Aufgabe 1 | Welcher Fluchtweg blieb laut dem Auszug zur Schlacht bei Leipzig noch offen?
Aufgabe 2 | Fasse den Absatz im Auszug zur Schlacht bei Leipzig, der mit „Nachdem der alte Recke“ beginnt, als kurze Stichpunktliste zusammen und behalte dabei die wichtigsten Fakten.

Nachdem der alte Recke erst in der Morgenfrühe des 18. Octobers durch energisches Durchgreifen schließlich alle Ränke und Schwänke Bernadotte’s beseitigt hatte, war das ungeheure Streiternetz vollendet, welches um den Völker-Nimrod zusammen gezogen werden sollte und wirklich zusammengezogen ward. Leider nicht so nachdrücklich, daß ihm nicht noch eine Oeffnung, die über Leipzig gen Weißenfels, zum Entschlüpfen offen geblieben wäre. Am Abend des 17. hatte selbst sein grenzenloser Hochmuth sich eingestehen müssen, daß es unmöglich länger mit 145,000 Mann das Feld gegen 300,000 Feinde behaupten zu wollen, und daß es sich nur noch darum handeln könne, den Rückzug zu erstreiten. Darauf zielte sein Schlachtplan für den 18. October, und man hat daher die Schlacht von diesem Tage, obgleich sie die riesenhafteste und blutigste der neueren Zeiten, mit Fug ein bloßes „Arrièregardegefecht“ genannt. Die französische Schlachtordnung war so, daß die Corps, welche bislang auf der Südseite der Stadt gekämpft hatten, auf dem Plateau von Probstheida sich zusammenschlossen und nördlich und östlich Marmont und Ney den rückwärts gebogenen Kreis verlängerten, welcher in einer Ausdehnung von zwei Stunden dem Feinde überall und so lange die Stirn bieten sollte, bis bei allmählicher Verengerung des Kreises ein Theil desselben nach dem andern über Leipzig und Lindenau sich abziehen könnte. Die Verbündeten ihrerseits wollten auf der Südseite der Walstatt in drei Angriffssäulen gegen die feindliche Stellung vorgehen, während auf der Ostseite das Nordheer unter Bernadotte und auf der Nordseite Blücher den Kampf zu führen hätte.

Beigefügtes Material |

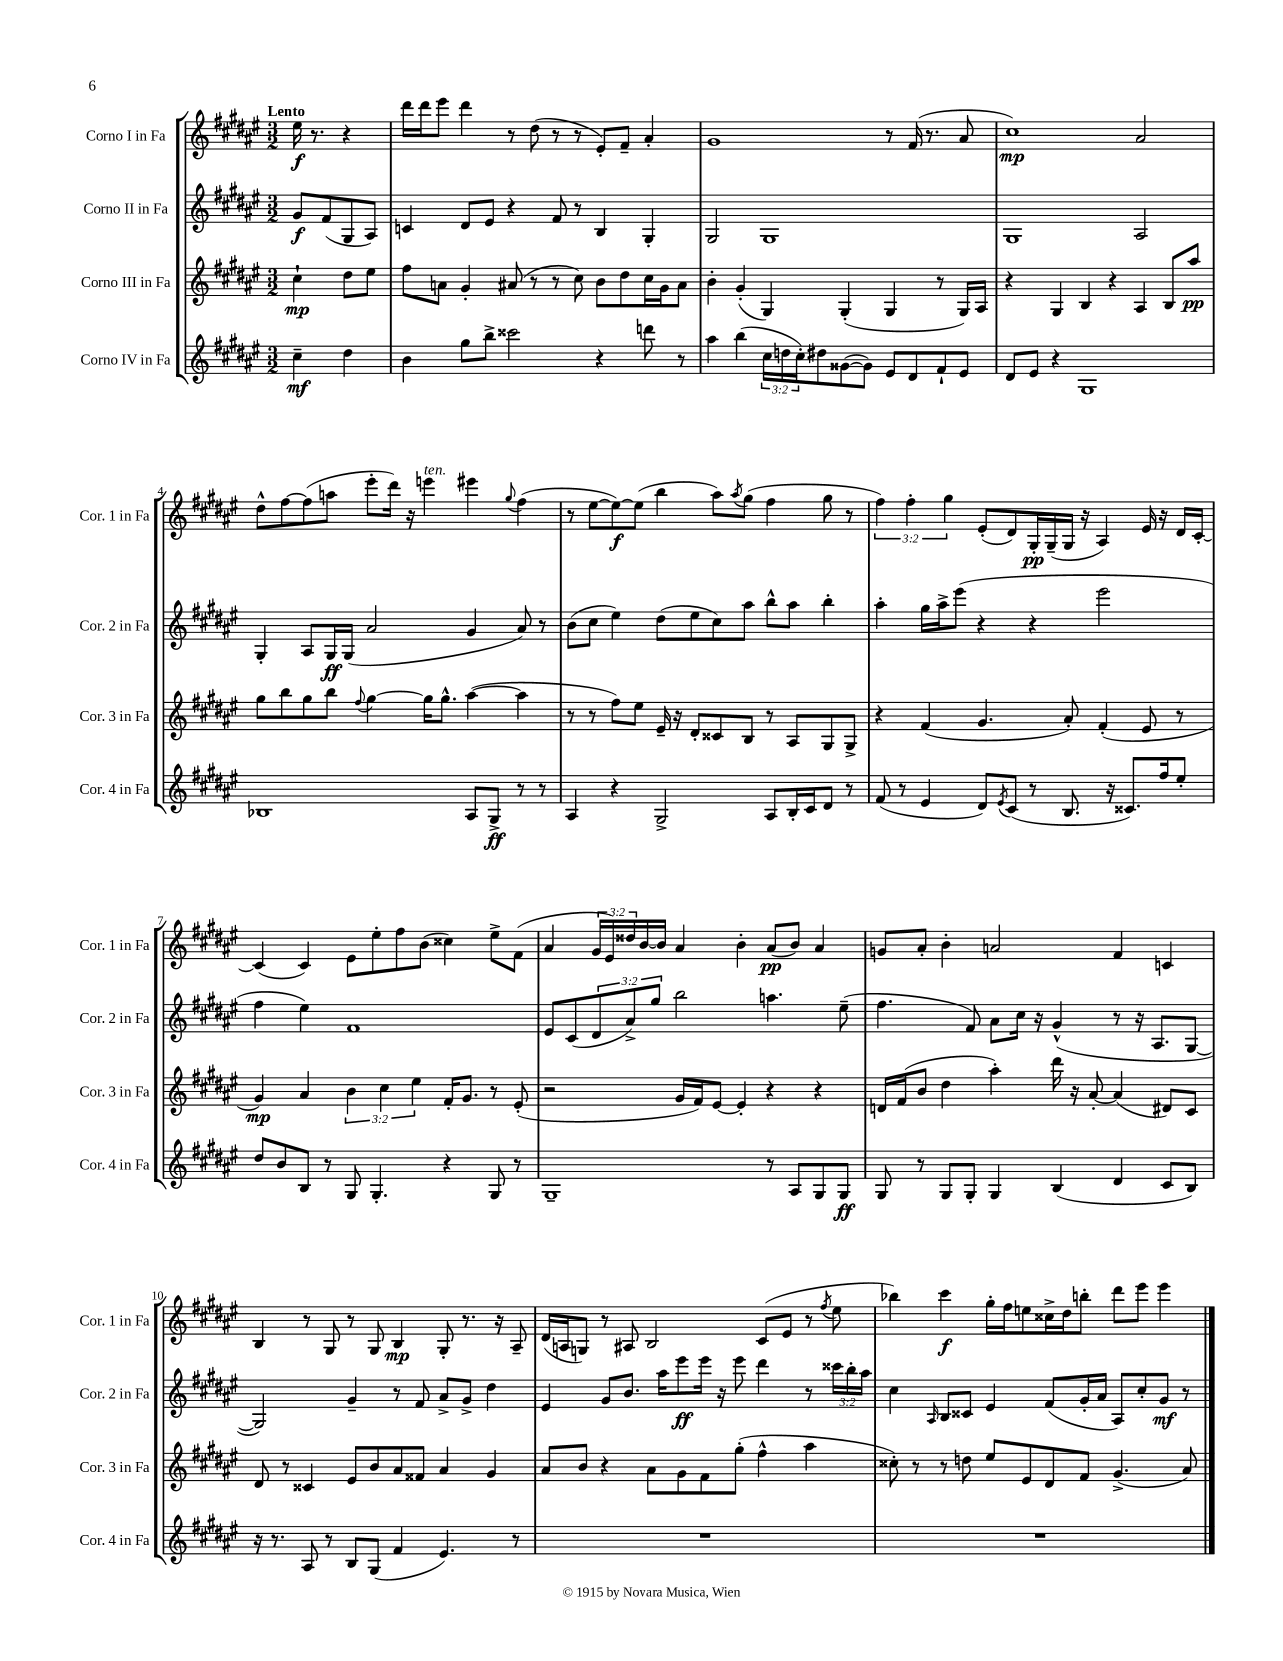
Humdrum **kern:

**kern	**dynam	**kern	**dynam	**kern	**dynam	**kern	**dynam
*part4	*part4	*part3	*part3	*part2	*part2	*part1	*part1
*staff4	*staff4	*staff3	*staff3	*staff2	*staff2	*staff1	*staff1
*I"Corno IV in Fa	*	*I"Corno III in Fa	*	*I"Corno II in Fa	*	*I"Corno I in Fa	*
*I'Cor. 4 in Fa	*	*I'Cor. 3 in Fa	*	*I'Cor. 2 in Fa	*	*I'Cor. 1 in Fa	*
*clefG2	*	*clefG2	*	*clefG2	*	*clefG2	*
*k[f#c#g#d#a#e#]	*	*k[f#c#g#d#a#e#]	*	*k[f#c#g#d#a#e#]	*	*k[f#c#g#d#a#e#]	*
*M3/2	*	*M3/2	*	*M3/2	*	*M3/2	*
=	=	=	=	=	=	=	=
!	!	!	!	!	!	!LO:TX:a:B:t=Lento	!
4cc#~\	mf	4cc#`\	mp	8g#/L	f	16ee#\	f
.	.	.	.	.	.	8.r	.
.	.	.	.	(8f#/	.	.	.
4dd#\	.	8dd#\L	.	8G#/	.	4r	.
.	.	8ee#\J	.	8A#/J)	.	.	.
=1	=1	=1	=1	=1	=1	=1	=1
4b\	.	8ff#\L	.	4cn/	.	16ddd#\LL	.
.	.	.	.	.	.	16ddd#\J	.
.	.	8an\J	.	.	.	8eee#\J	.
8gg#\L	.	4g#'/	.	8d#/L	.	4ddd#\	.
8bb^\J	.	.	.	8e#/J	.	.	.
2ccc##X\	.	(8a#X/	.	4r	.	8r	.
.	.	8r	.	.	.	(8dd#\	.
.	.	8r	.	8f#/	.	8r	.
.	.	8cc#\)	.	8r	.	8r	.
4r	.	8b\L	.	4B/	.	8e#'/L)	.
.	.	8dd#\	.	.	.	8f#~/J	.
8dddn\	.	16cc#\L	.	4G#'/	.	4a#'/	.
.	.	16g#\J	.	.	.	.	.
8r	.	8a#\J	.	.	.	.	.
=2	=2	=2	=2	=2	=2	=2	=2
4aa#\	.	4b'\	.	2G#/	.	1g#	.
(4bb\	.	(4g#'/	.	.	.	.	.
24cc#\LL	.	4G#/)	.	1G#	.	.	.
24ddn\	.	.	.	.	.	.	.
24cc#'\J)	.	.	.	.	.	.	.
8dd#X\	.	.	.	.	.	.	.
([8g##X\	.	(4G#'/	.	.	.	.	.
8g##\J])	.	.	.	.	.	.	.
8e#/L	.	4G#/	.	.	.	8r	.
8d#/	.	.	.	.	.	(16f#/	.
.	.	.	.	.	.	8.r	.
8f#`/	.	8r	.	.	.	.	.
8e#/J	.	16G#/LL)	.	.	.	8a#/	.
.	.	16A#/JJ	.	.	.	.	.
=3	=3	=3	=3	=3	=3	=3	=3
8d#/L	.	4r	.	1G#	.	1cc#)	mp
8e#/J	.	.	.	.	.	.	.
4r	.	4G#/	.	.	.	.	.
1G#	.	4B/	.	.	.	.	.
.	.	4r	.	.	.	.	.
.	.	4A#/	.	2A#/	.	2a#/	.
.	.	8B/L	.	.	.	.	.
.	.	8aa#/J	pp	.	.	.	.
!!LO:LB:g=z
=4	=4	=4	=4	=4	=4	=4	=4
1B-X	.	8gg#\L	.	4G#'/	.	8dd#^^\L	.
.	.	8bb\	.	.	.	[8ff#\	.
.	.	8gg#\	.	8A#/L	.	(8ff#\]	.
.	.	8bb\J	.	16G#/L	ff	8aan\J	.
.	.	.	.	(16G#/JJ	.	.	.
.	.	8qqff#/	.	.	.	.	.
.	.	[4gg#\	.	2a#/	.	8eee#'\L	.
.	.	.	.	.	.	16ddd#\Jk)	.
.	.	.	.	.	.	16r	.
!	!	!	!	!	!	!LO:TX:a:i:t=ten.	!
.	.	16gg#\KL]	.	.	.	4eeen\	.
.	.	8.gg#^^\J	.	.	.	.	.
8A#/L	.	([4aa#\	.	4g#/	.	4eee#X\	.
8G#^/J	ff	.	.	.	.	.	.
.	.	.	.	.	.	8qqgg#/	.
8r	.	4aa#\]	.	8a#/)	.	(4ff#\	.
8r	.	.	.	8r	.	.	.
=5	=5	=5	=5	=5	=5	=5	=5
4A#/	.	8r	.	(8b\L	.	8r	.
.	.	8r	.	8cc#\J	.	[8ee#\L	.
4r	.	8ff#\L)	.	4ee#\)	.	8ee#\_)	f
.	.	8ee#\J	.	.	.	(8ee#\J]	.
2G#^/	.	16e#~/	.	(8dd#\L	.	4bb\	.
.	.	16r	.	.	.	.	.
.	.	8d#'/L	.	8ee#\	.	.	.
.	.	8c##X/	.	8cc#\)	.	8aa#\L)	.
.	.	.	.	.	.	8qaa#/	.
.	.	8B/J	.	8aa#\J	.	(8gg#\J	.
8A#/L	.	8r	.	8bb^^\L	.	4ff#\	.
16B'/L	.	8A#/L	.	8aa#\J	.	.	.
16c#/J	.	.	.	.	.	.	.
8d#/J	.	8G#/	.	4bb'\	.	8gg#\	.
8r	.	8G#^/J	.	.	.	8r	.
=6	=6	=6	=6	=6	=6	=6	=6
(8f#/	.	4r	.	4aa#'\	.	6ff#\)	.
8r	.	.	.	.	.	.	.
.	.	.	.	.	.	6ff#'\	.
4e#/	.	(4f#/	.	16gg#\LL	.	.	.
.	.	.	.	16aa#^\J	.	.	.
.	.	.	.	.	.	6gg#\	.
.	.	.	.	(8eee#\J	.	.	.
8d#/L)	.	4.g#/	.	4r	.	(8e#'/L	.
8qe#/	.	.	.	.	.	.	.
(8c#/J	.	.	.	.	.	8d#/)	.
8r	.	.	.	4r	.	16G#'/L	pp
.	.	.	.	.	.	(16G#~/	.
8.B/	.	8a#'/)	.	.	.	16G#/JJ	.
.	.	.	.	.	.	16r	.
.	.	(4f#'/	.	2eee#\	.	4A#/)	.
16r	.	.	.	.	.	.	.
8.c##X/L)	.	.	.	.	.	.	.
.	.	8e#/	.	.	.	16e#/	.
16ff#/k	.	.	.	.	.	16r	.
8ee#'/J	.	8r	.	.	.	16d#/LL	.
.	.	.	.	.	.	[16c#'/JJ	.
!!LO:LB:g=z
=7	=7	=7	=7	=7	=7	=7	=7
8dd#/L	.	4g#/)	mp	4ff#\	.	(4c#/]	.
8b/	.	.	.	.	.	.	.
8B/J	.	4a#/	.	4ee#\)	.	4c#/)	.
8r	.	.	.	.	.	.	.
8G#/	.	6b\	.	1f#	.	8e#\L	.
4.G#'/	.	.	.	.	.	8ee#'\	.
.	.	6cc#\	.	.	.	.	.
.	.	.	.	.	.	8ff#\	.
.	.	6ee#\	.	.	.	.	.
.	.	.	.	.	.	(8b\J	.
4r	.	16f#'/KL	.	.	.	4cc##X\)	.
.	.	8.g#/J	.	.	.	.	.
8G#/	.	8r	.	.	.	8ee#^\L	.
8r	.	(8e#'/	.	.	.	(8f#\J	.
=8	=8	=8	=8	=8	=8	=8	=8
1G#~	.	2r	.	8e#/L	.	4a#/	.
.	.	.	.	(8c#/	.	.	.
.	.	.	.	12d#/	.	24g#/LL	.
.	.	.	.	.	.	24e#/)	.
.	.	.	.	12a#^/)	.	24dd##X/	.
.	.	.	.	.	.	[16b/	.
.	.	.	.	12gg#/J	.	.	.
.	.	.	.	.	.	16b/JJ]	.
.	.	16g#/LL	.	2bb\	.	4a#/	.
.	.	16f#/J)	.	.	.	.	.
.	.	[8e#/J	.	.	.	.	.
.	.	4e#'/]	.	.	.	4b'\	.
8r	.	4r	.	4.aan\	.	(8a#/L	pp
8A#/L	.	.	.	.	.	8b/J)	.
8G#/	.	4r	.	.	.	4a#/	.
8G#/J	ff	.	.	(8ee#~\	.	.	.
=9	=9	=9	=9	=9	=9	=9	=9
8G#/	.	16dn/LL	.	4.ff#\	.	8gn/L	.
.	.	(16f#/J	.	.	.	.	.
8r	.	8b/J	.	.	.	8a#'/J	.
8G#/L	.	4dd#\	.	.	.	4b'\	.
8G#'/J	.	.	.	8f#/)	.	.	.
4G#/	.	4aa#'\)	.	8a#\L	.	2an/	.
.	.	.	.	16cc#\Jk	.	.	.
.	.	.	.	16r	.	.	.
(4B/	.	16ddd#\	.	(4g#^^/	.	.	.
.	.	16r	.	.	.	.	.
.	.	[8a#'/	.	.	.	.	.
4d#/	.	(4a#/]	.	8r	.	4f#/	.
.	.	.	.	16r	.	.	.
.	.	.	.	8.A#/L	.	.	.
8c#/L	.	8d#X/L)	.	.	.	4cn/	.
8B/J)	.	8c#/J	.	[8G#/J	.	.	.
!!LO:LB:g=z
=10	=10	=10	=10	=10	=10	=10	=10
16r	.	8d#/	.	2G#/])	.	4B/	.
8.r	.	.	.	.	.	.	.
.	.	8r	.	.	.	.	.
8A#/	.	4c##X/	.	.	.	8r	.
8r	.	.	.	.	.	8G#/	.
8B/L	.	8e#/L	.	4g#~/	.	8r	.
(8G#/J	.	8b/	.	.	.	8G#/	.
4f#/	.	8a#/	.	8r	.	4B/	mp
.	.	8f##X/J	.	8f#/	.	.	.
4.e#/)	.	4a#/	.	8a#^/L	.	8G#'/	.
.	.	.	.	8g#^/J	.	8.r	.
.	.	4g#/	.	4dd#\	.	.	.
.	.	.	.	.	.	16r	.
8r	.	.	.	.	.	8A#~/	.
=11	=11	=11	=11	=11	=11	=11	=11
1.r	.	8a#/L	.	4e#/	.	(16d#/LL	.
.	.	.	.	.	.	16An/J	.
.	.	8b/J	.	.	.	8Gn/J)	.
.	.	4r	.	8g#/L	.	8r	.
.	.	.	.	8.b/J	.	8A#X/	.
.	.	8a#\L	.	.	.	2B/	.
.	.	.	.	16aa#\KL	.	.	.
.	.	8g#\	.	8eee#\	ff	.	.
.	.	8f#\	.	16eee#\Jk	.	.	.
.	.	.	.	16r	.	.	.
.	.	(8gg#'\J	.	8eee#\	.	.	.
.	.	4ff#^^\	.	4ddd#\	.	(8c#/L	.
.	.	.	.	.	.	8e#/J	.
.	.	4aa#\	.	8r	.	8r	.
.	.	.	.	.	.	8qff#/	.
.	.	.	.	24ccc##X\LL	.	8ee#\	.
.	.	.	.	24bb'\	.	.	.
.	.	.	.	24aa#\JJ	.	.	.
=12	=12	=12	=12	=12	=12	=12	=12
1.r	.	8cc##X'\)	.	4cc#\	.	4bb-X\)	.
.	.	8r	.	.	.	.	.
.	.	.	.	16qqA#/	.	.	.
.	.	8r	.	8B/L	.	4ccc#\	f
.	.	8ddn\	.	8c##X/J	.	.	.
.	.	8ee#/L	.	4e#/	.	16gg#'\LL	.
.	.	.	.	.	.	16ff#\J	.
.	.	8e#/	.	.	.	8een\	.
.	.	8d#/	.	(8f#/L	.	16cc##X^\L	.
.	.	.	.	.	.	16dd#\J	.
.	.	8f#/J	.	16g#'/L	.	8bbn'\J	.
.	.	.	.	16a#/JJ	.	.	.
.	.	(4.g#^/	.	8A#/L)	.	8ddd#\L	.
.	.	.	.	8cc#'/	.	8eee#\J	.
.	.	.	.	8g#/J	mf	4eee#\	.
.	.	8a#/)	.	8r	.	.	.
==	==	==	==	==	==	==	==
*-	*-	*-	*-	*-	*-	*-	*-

Erwartete Antwort 1 | Eine Öffnung über Leipzig in Richtung Weißenfels.

Erwartete Antwort 2 |
- Am frühen Morgen des 18. Oktober beseitigte der alte Recke mit hartem Durchgreifen alle Ränke Bernadottes. Damit war das Netz der Truppen um den „Völker-Nimrod“ geschlossen.
- Eine Lücke blieb jedoch offen: über Leipzig in Richtung Weißenfels.
- Am Abend des 17. musste sich der Gegner eingestehen, dass er sich mit 145.000 Mann nicht länger gegen 300.000 Feinde behaupten konnte. Es ging nur noch darum, den Rückzug zu erkämpfen.
- Auf dieses Ziel war sein Schlachtplan für den 18. Oktober ausgerichtet. Deshalb wird die Schlacht dieses Tages ein bloßes „Arrièregardegefecht“ genannt, obwohl sie die gewaltigste und blutigste der neueren Zeit war.
- Französische Aufstellung:
  - Die Korps von der Südseite der Stadt schlossen sich auf dem Plateau von Probstheida zusammen.
  - Marmont und Ney verlängerten im Norden und Osten den nach hinten gebogenen Kreis, der sich über zwei Stunden erstreckte.
  - Der Kreis sollte dem Feind standhalten, bis sich ein Teil nach dem anderen über Leipzig und Lindenau zurückziehen konnte.
- Plan der Verbündeten:
  - Im Süden sollten drei Angriffskolonnen vorrücken.
  - Im Osten sollte das Nordheer unter Bernadotte kämpfen.
  - Im Norden sollte Blücher kämpfen.